Our apologies yesterday for the server issues. We got hit REALLY hard. Much more than expected. We even busted our all time record for active users online within a 30 minute period (now it's at 5148).

Thanks to David Bott and his network guy, we should be in much better shape today. They moved DBSTalk across several servers which will give us more room to play. If we do have more problems, rest assured we will work to resolve them as quick as possible. Growing pains are always a challenge. 

Thanks for your patience.


----------



## dbconsultant (Sep 13, 2005)

Glad to see you back! I went through DBSTalk withdrawals yesterday!!!!!:lol:


----------



## paulman182 (Aug 4, 2006)

Chris, did you have any idea the "monster" you were creating when you started this site?

I haven't voiced my appreciation for a while--thanks to you and all the mods!


----------



## Chris Blount (Jun 22, 2001)

paulman182 said:


> Chris, did you have any idea the "monster" you were creating when you started this site?
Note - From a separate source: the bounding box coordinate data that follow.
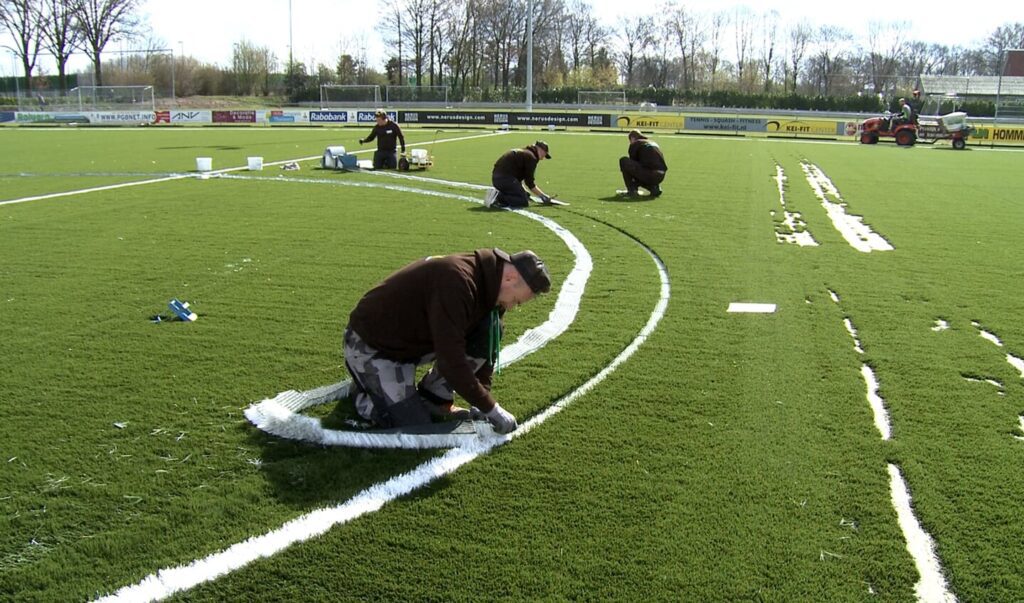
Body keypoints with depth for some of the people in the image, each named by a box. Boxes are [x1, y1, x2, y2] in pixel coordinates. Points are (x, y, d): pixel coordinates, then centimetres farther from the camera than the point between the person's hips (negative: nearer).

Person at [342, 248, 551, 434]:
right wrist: (491, 408, -26)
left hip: (413, 340, 8)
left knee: (490, 330, -7)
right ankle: (364, 384, 11)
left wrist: (484, 401, -4)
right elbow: (452, 361, -34)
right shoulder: (457, 281, -34)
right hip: (370, 347, -8)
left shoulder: (487, 285, -5)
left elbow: (484, 346, 4)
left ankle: (434, 399, 4)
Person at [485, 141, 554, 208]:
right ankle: (498, 196, -19)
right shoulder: (531, 157, -6)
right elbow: (530, 183, -7)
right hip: (506, 178, -10)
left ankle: (497, 194, 2)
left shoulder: (521, 152, 25)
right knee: (524, 201, -7)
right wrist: (542, 196, 2)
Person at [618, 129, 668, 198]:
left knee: (623, 161, 3)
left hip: (649, 175, -7)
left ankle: (632, 191, 1)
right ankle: (654, 188, 11)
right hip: (660, 177, 7)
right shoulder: (654, 143, 28)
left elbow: (632, 163, 14)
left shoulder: (635, 144, 6)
No kidding. Who would have thought. What's also amazing is that last month we had 1.2 million unique IP addresses hit the site. This month it will be even more.


----------



## Spanky_Partain (Dec 7, 2006)

Time for a cluster?

Of course the word "cluster" has been used in many ways...


----------



## Doug Brott (Jul 12, 2006)

All I know is that I really kicked into gear on this site about 1 year ago. It's been astonishing the last year ..


----------



## Mark Holtz (Mar 23, 2002)

As a retired moderator of this board, it's a nice thing to see this board be successful.


----------



## Dolly (Jan 30, 2007)

I'm having trouble with the site today. It seems very slow. When you click on an area of the Forum you want to see, there is a wait before you get to go into the area


----------



## Stuart Sweet (Jun 19, 2006)

Thanks for reporting. I'm not seeing slowdown here so it could be a local issue.


----------



## Dolly (Jan 30, 2007)

Stuart Sweet said:


> Thanks for reporting. I'm not seeing slowdown here so it could be a local issue.


Well it seems to be working fine now  May be I was just on when the site was very busy :scratch:


----------